Thanks for your replies and explaining your use cases. To suit everyone’s needs, we have decided to go with the following option.

There will be a separate field for password inside @auth directive, to provide rules for check<Type>Password query.
If no password rule is passed, no rule would be applied to check<Type>Password.

This does break backward compatibility to some degree, as the query rule was applied by default to the check<Type>Password query. The behaviour of @secret with @auth is broken currently, and it seems unlikely that anyone is using it successfully. So, it makes sense to make this change.

After making the change, @maaft and @gregerolsson could then simply not pass any password rule to @auth while @spinelsun could use the password rule.

2 Likes

May I suggest you name the rule secret rather than password? The field it will protect may not be named password.

@rajas sounds good!

What if there are multiple secret fields? Would you need to (or could) specify an @auth rule for every single one?

@gregerolsson is very right. This could not only be useful for passwords, but rather for any secrets.

The rule name is following the query name.
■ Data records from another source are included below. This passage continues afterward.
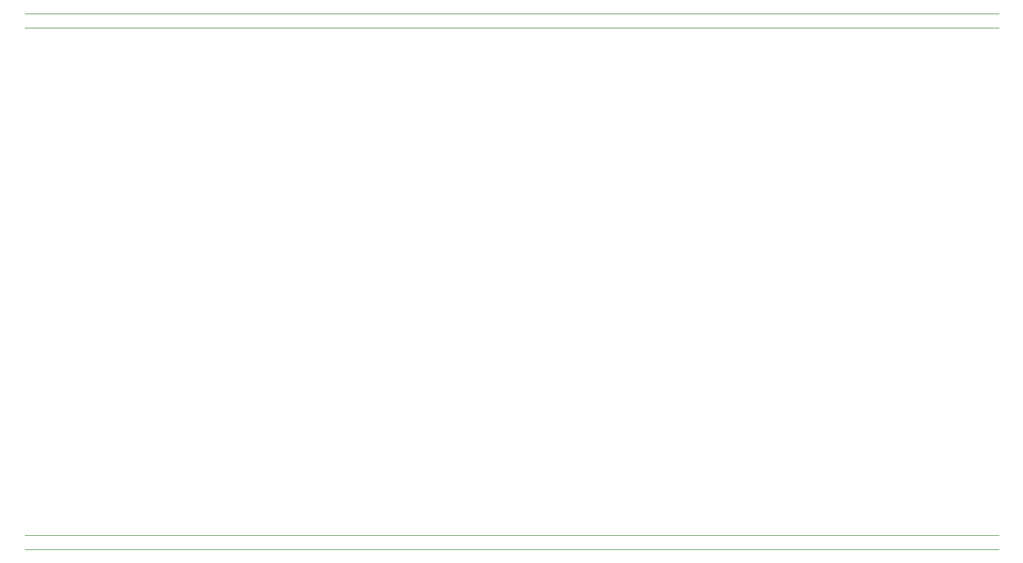
<source format=gbr>
G04 #@! TF.GenerationSoftware,KiCad,Pcbnew,(5.1.10)-1*
G04 #@! TF.CreationDate,2021-07-13T16:41:47+02:00*
G04 #@! TF.ProjectId,stab_tester,73746162-5f74-4657-9374-65722e6b6963,rev?*
G04 #@! TF.SameCoordinates,Original*
G04 #@! TF.FileFunction,Other,ECO1*
%FSLAX46Y46*%
G04 Gerber Fmt 4.6, Leading zero omitted, Abs format (unit mm)*
G04 Created by KiCad (PCBNEW (5.1.10)-1) date 2021-07-13 16:41:47*
%MOMM*%
%LPD*%
G01*
G04 APERTURE LIST*
%ADD10C,0.100000*%
G04 APERTURE END LIST*
D10*
X37513001Y-109807002D02*
X176863000Y-109807001D01*
X176863000Y-111807001D02*
X37513001Y-111807002D01*
X37513001Y-186482002D02*
X176863001Y-186482002D01*
X176863001Y-184482002D02*
X37513001Y-184482002D01*
M02*

</source>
That makes sense to me.

Wait, is that even possible? Isn’t it a single secret field per type?

Oh, okay! I assumed that multiple fields are allowed, my bad!

But allowing for multiple secret fields would also be a very valid use-case, wouldn’t it? Otherwise you would have to define a whole new type for every secret you want to store.

The fix for supporting this has been merged into master. This will also be part of 20.11 release.
Related PR: Fix(GraphQL): Add support for using auth with secret directive by vmrajas · Pull Request #6907 · dgraph-io/dgraph · GitHub .

Now, a password rule can be supplied for @auth directive which then applies to the check<Type>Password query.

@gregerolsson , we decided against keeping secret as the field for the rule to be applied for check<Type>Password query. The reason is to avoid any confusion with @secret directive. Also, the corresponding field name for check<Type>Password query in @generate directive is also password. We want the field name to be consistent with it.